A non-autonomous variational problem describing a nonlinear Timoshenko beam

TL;DR

This paper investigates a complex variational problem modeling a nonlinear Timoshenko beam, proving existence and properties of minimizers in a setting involving different regularity spaces, relevant in elastostatics and dynamics.

Contribution

It introduces a novel variational framework with mixed regularity spaces for nonlinear Timoshenko beams and establishes existence and qualitative properties of minimizers.

Findings

Existence of global minimizers proven.

Qualitative properties of minimizers analyzed.

Under additional conditions, local minimizers' existence and regularity established.

Abstract

We study the non-autonomous variational problem: \begin{equation*} \inf_{(\phi,\theta)} \bigg\{\int_0^1 \bigg(\frac{k}{2}\phi'^2 + \frac{(\phi-\theta)^2}{2}-V(x,\theta)\bigg)\text{d}x\bigg\} \end{equation*} where $k>0$, $V$ is a bounded continuous function, $(\phi,\theta)\in H^1([0,1])\times L^2([0,1])$ and $\phi(0)=0$ in the sense of traces.
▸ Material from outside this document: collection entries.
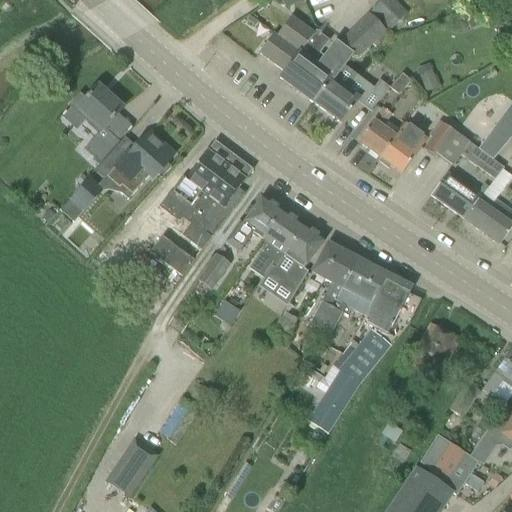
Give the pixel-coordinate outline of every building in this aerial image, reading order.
[(407,14),(393,0),(382,0),(370,12),(389,32),(407,14)] [(341,42),(357,59),(385,32),(369,15),(341,42)] [(334,43),(330,49),(312,36),(313,35),(290,18),(276,37),(272,35),(258,54),(284,73),(279,80),(311,104),(312,103),(349,53),(334,43)] [(352,56),(349,53),(312,103),(341,125),(358,102),(343,91),(355,76),(343,67),(352,56)] [(398,96),(407,86),(398,78),(389,88),(398,96)] [(378,81),(361,104),(371,112),(389,89),(378,81)] [(79,94),(68,107),(70,109),(71,110),(72,110),(83,120),(83,121),(85,123),(86,124),(87,124),(98,134),(84,150),(100,164),(118,143),(103,130),(121,110),(120,109),(97,89),(98,89),(97,88),(86,100),(79,94)] [(357,143),(379,159),(401,130),(387,120),(390,117),(382,111),(373,122),(357,143)] [(432,139),(423,151),(425,152),(436,160),(438,157),(452,167),(459,156),(468,145),(469,144),(468,143),(444,126),(439,122),(428,137),(432,139)] [(380,160),(378,163),(388,170),(389,167),(401,175),(422,146),(426,141),(415,133),(408,128),(405,125),(401,130),(379,159),(380,160)] [(120,162),(104,180),(118,192),(127,181),(138,190),(149,177),(152,180),(156,176),(160,180),(171,168),(166,164),(173,156),(149,135),(136,150),(133,147),(120,162)] [(487,137),(477,151),(482,154),(492,163),(503,149),(487,137)] [(468,145),(459,156),(494,182),(502,171),(503,170),(492,163),(482,154),(477,151),(468,145)] [(182,178),(158,208),(174,221),(150,254),(182,277),(251,186),(206,152),(185,180),(182,178)] [(494,182),(490,186),(480,199),(464,222),(498,246),(511,227),(511,221),(490,205),(510,178),(502,171),(494,182)] [(430,197),(464,222),(480,199),(446,174),(441,180),(430,197)] [(82,176),(76,183),(80,187),(86,181),(87,180),(82,176)] [(82,213),(101,192),(87,180),(86,181),(80,187),(68,201),(82,213)] [(228,245),(238,252),(251,233),(262,241),(283,212),(262,197),(228,245)] [(303,226),(283,212),(262,241),(266,244),(257,257),(264,262),(273,268),(303,226)] [(274,269),(277,265),(290,274),(296,265),(299,267),(297,270),(301,273),(324,240),(303,226),(273,268),(274,269)] [(309,325),(319,330),(340,288),(355,259),(326,244),(311,273),(331,283),(309,325)] [(216,256),(197,283),(211,292),(229,266),(216,256)] [(340,288),(319,330),(328,336),(346,306),(362,315),(368,302),(383,273),(355,259),(340,288)] [(368,302),(362,315),(364,317),(365,324),(374,329),(372,333),(370,332),(340,371),(339,372),(333,369),(300,419),(325,436),(327,433),(360,383),(388,347),(390,348),(408,326),(406,325),(395,318),(412,288),(411,288),(383,273),(368,302)] [(284,313),(271,333),(270,336),(283,344),(297,321),(284,313)] [(442,374),(450,358),(459,340),(429,325),(420,343),(412,358),(442,374)] [(511,387),(511,350),(482,390),(491,396),(503,380),(511,387)] [(305,367),(298,378),(313,388),(320,377),(305,367)] [(467,385),(449,412),(461,420),(479,392),(467,385)] [(219,400),(198,386),(190,398),(211,411),(219,400)] [(494,421),(488,429),(496,435),(511,447),(511,445),(511,412),(511,413),(502,426),(502,427),(500,426),(494,421)] [(441,511),(452,495),(456,498),(478,464),(437,437),(419,465),(430,472),(426,477),(414,469),(385,511),(441,511)] [(133,441),(103,484),(128,501),(158,458),(133,441)] [(391,457),(403,464),(410,453),(398,445),(391,457)] [(494,475),(487,485),(494,490),(501,479),(494,475)]
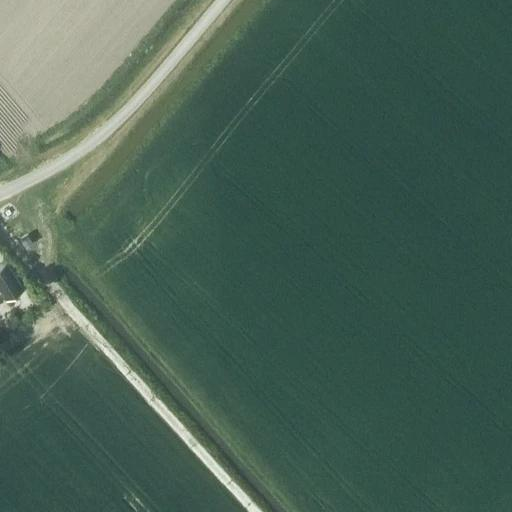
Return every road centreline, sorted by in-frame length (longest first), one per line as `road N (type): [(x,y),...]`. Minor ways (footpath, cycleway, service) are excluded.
road 1 (track): [(0,230),(252,511)]
road 2 (unclassified): [(0,199),(109,138),(227,0)]
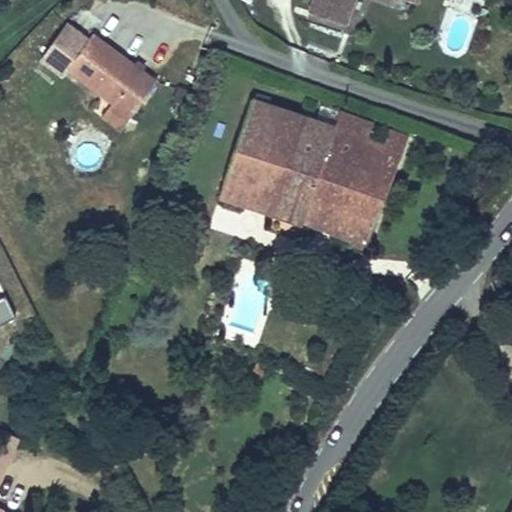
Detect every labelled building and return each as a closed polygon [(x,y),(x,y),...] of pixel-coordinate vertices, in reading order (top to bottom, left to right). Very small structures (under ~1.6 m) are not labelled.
[(308,0),(304,10),(341,23),(348,0),(308,0)] [(110,100),(129,114),(158,76),(94,29),(88,36),(66,20),(37,58),(60,74),(65,67),(110,100)] [(335,125),(252,96),(219,193),(302,222),(310,198),(357,214),(348,237),(367,244),(407,130),(341,108),(335,125)] [(99,115),(118,129),(129,114),(110,100),(99,115)] [(357,214),(310,198),(302,222),(348,237),(357,214)] [(0,322),(18,313),(8,292),(0,295),(0,322)] [(0,511),(13,511),(0,505),(0,476),(20,436),(0,426),(0,511)]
The peculiarity of the problem is its setting in the product of spaces of different regularity order. Problems with this form arise in elastostatics, when studying the equilibria of a nonlinear Timoshenko beam under distributed load, and in classical dynamics of coupled particles in time-depending external fields. We prove the existence and qualitative properties of global minimizers and study, under additional assumptions on $V$, the existence and regularity of local minimizers.